- WORK TO COMPLETE
The records that follow are to be given again exactly. Do not carry over any image.

- SUPPLIED MATERIAL
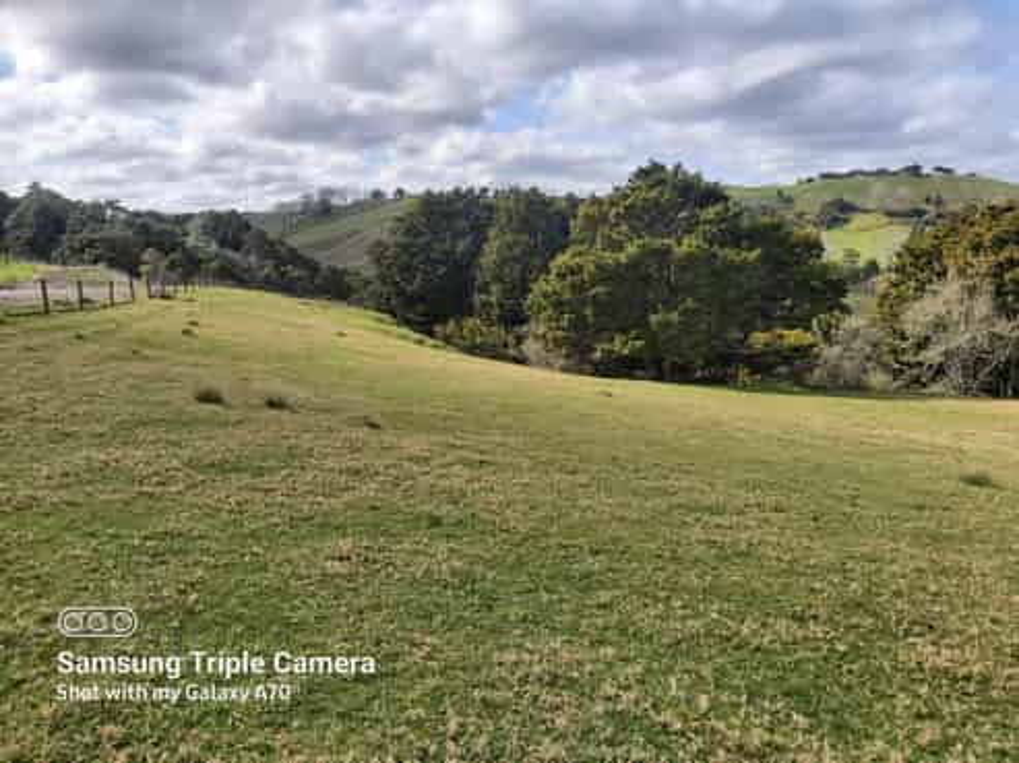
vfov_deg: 53.0
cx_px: 510
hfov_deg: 67.3
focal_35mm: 26
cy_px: 382
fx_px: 765
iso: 64
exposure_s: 1/1902
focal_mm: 3.92
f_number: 1.7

- YOUR RESPONSE
vfov_deg: 53.0
cx_px: 510
hfov_deg: 67.3
focal_35mm: 26
cy_px: 382
fx_px: 765
iso: 64
exposure_s: 1/1902
focal_mm: 3.92
f_number: 1.7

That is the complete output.